И Василий сел за письмо. Он писал:
«Вернувшись из Германии, где мне удалось заключить несколько выгодных договоров и завязать перспективные отношения с некоторыми немецкими деловыми кругами, я застал Марианну нездоровой. Она, по-видимому, захворала всерьез и нуждается в уходе. Я очень занят делами фирмы, – у нас самый разгар выполнения заграничных заказов, и отлучаться мне невозможно. Есть, конечно, выход: положить Марианну в больницу, но, признаться, ни ей, ни мне этого не хочется. Отец, не могла бы приехать к нам тетя Клара, хотя бы на короткое время?
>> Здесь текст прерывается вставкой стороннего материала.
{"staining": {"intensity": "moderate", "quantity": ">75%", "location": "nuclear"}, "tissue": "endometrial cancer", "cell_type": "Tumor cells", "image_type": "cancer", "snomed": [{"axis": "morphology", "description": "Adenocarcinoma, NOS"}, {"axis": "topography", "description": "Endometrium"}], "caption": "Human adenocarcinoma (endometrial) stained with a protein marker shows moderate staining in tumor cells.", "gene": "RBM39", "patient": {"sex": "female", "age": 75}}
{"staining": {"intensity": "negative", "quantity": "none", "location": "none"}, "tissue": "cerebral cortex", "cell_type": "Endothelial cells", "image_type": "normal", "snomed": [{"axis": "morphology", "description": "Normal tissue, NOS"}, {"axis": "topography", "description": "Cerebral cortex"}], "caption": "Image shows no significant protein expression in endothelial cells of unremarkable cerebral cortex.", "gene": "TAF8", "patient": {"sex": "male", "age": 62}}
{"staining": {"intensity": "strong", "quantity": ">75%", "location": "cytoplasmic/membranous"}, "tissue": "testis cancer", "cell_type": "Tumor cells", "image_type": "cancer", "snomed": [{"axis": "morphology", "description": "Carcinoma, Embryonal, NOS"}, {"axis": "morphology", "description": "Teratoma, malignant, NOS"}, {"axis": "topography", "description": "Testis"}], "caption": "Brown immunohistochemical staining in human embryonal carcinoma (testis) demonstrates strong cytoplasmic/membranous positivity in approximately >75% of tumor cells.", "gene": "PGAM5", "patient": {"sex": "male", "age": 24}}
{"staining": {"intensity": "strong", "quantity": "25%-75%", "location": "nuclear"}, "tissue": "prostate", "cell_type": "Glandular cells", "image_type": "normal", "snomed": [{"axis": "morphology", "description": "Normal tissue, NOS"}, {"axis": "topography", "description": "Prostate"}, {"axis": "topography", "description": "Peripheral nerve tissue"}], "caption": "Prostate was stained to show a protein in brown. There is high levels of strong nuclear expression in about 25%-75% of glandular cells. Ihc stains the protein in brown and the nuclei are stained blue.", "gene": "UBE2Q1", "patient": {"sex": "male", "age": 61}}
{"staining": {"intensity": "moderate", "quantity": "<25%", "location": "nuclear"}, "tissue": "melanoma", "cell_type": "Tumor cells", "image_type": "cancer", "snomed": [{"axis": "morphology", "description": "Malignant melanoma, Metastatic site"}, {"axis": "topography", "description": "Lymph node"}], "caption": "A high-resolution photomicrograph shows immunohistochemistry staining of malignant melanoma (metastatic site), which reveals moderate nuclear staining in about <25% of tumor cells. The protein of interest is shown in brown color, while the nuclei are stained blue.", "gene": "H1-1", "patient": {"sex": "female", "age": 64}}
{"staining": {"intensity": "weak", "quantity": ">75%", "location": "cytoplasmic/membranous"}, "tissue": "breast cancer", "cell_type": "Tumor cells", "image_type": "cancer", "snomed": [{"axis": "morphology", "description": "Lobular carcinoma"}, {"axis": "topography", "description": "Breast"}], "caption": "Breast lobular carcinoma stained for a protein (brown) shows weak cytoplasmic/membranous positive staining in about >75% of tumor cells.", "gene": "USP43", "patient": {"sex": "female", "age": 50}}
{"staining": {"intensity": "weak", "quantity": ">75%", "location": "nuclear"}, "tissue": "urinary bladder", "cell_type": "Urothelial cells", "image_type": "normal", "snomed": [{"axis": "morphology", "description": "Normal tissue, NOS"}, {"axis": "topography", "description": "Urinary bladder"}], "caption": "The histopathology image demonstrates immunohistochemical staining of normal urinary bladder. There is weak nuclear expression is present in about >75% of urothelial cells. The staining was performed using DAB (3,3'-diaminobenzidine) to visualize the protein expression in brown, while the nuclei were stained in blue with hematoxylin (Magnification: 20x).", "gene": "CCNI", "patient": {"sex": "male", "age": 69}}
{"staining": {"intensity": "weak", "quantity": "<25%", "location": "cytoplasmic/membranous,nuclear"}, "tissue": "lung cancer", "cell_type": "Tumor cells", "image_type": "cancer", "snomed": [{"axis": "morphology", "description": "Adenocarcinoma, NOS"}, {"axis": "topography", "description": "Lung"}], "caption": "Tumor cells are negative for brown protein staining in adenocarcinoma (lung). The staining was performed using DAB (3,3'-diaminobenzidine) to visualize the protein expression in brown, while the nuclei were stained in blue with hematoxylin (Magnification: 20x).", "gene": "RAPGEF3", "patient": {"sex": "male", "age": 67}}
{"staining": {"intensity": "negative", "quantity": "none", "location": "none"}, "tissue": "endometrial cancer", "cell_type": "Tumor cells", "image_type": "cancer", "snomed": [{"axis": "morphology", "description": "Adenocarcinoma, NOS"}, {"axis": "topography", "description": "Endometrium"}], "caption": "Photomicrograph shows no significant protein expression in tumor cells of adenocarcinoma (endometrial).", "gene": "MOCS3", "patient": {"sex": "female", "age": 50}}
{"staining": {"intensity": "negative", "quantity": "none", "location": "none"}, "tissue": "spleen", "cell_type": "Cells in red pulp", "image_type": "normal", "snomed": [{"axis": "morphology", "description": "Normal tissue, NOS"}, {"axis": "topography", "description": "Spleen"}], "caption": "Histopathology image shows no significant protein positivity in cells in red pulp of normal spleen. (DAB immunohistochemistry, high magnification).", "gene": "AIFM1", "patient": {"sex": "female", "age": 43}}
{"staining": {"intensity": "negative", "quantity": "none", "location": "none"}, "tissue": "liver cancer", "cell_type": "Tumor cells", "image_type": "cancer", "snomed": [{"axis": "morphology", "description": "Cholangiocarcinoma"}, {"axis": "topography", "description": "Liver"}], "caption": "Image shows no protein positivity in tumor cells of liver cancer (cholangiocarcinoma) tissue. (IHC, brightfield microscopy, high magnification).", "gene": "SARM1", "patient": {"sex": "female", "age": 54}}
Убедительно прошу тебя, уговори ее, – пусть она соберется к нам в Париж как можно скорее.
О своих делах напишу подробно в другой раз…»
– Тебе, Лиза, придется полежать в постели несколько дней, – сказал Василий жене, прочитав ей написанное. – Во всяком случае, не выходи из дому до приезда фрау Шульц. Читай, готовься к экзаменам, – словом, делай все, что захочешь, но не показывайся на улицу!
Копию списка журналистов, подкупленных немецким посольством в Париже, Сарьян вручил министру иностранных дел Бонкуру при очередной встрече и сказал ему, что список получен из самых достоверных источников. Бонкур использовал этот список в одном из своих публичных выступлений: «Правительство Франции располагает данными, свидетельствующими, что некоторые журналисты, имена которых нам известны, находятся в весьма тесных связях с посольством одной иностранной державы и отдают свое перо на служение этой державе». Присутствовавшие на этом выступлении министра рассказывали, что в ответ на сообщение Бонкура последовали многочисленные вопросы: «Кто они? Почему не называете фамилий?.. Неужели правительство осмелится отменить свободу слова и заткнуть рот журналистам?» Кто-то крикнул с места: «Франция – свободная республика, и каждый вправе говорить или писать все, что захочет…»
Сообщение министра никаких последствий не имело, – на страницах парижской печати по-прежнему появлялись прогерманские и профашистские статьи.